:: Excerpted text ::
- - - - -

# Anyone know anything about Vacuum pumps?



## Cody Killgore (Jul 31, 2014)

I've got a JB pump that I bought as new old stock and it appears to have an air leak. You can see the oil through the site glass bubbling like crazy in there. When the gas ballast is open, the oil will actually squirt out. It was working fine when I walked out of the shop, but when I walked back in it was doing this. I have been changing oil very frequently. I'm assuming there is some kind of gasket in there that has gone bad but I am scared to open it up.

Anyone know anything about this?


----------



## ButchC (Jul 31, 2014)

I can be sure that this wont be remotely helpful.

All I know is that they suck.

Reactions: Funny 1


----------



## Schroedc (Jul 31, 2014)

I'd call them, those pumps are serviceable so shouldn't be too hard to rebuild. Depending on how old it was could have warranty.....

Reactions: Agree 1


----------



## TurnTex (Sep 1, 2014)

- - - - -

:: Data extract ::
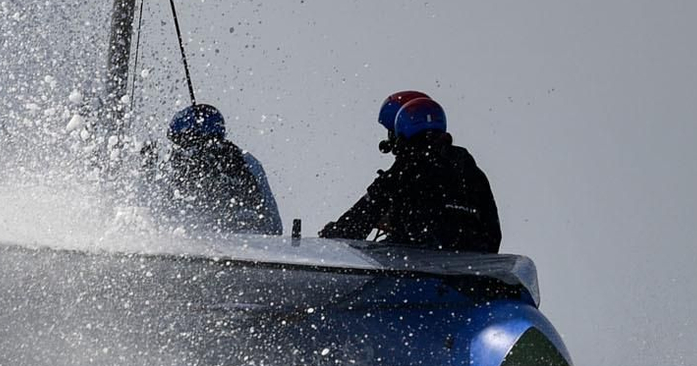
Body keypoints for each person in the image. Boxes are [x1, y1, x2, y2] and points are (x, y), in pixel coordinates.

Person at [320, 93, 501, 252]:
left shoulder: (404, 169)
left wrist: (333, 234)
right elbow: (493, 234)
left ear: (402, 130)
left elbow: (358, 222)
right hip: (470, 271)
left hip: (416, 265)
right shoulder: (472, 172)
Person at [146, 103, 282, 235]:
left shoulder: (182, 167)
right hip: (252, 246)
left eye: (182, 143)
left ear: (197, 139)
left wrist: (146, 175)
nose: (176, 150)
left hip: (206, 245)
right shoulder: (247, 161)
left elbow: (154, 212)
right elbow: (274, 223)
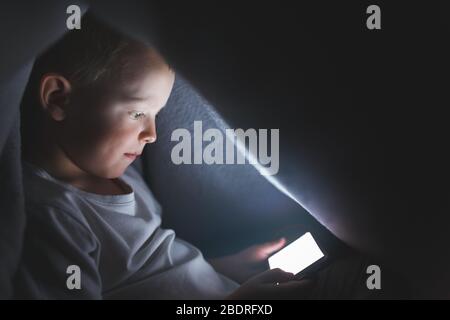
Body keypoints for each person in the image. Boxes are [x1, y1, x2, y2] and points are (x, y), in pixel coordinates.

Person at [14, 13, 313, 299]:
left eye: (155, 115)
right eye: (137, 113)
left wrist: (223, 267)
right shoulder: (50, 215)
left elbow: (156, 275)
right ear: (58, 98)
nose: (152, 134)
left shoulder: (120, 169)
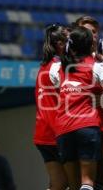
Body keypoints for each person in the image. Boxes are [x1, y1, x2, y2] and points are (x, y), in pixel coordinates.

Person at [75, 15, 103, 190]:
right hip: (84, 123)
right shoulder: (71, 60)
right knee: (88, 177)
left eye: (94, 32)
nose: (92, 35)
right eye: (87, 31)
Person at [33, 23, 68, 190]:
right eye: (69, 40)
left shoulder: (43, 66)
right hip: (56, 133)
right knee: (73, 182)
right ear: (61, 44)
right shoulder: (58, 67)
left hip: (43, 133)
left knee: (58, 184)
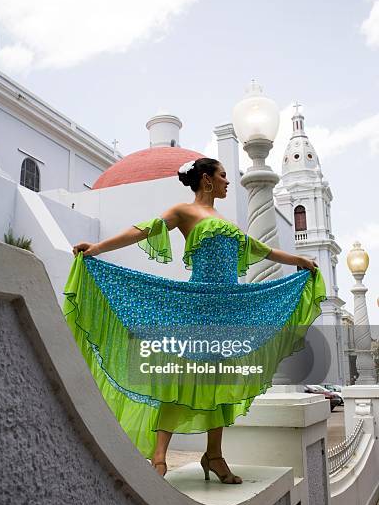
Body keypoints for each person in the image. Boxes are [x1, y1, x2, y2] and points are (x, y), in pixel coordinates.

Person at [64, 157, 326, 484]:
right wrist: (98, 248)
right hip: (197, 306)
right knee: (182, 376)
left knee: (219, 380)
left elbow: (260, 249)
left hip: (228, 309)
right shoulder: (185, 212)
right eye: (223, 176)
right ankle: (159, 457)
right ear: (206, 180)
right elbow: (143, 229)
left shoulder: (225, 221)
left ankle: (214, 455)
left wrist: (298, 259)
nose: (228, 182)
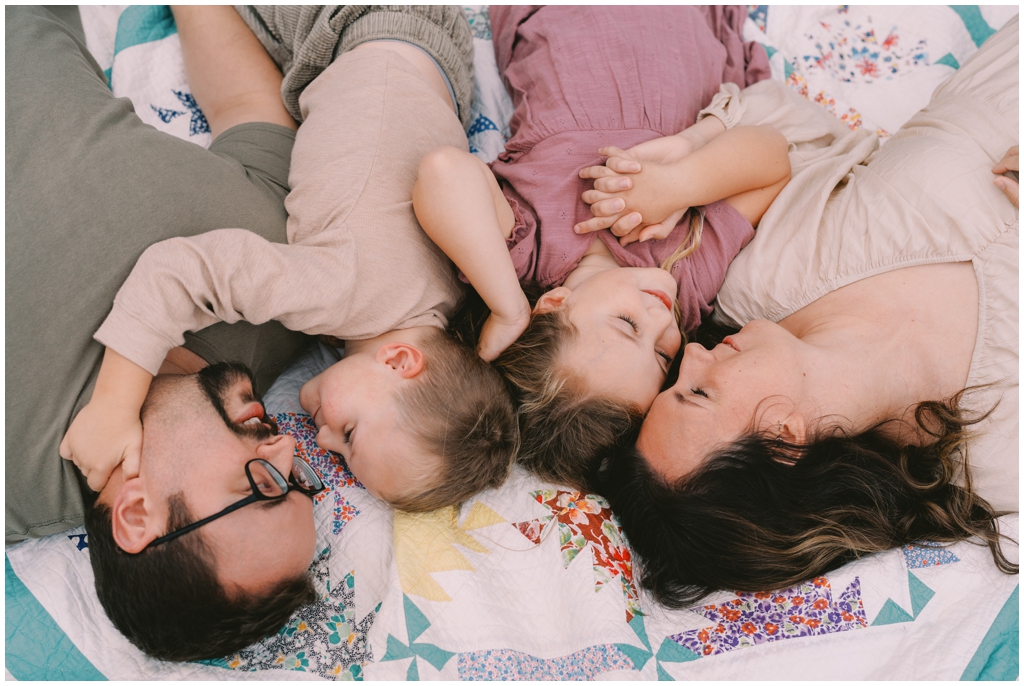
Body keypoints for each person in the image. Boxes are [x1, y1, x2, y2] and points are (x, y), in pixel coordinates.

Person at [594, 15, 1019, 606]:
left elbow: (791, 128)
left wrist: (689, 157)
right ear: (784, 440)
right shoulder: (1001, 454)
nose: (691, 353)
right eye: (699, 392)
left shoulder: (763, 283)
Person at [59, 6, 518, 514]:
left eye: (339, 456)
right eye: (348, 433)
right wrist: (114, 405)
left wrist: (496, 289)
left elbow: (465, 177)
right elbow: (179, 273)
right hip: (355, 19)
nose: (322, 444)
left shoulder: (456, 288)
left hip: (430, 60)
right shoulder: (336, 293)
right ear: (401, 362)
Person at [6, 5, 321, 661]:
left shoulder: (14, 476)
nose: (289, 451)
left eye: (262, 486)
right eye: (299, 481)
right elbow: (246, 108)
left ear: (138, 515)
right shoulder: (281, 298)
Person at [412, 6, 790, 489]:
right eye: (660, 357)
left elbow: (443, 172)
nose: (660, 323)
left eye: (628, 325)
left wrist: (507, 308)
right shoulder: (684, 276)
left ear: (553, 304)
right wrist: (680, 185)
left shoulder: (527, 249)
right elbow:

- - - - -

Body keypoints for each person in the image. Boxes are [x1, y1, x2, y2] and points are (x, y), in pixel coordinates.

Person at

- - - - -

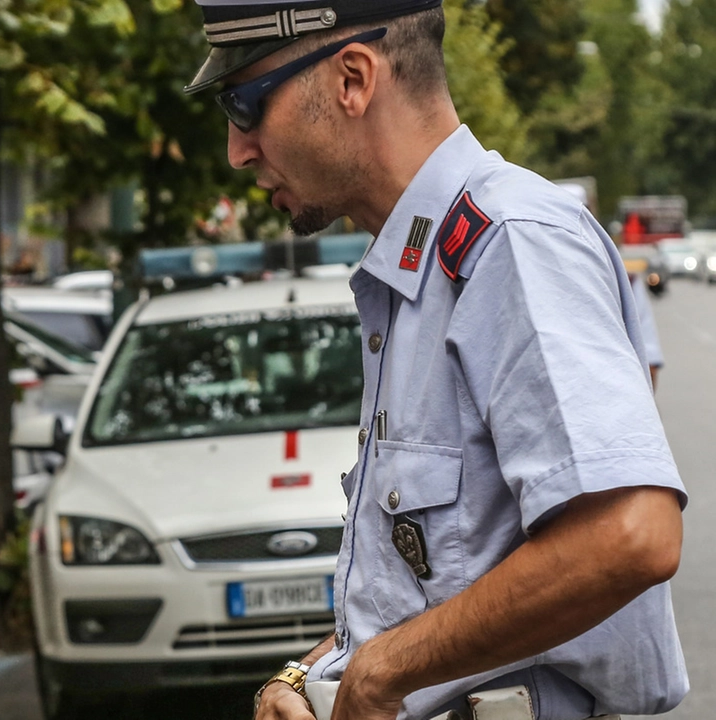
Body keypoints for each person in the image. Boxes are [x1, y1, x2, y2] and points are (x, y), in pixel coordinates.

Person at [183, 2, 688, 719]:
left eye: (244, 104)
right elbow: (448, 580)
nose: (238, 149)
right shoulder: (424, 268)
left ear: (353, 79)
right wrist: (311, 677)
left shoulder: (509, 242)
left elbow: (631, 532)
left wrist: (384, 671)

- - - - -

:: Exercise ::
Answer these from the vacuum pump thread:
(a) What happens to the oil when the gas ballast is open?
(b) How did Cody Killgore buy the JB pump?
(c) Why does Schroedc say the pump shouldn't be too hard to rebuild?

:: Output ::
(a) The oil squirts out.
(b) As new old stock.
(c) Those pumps are serviceable.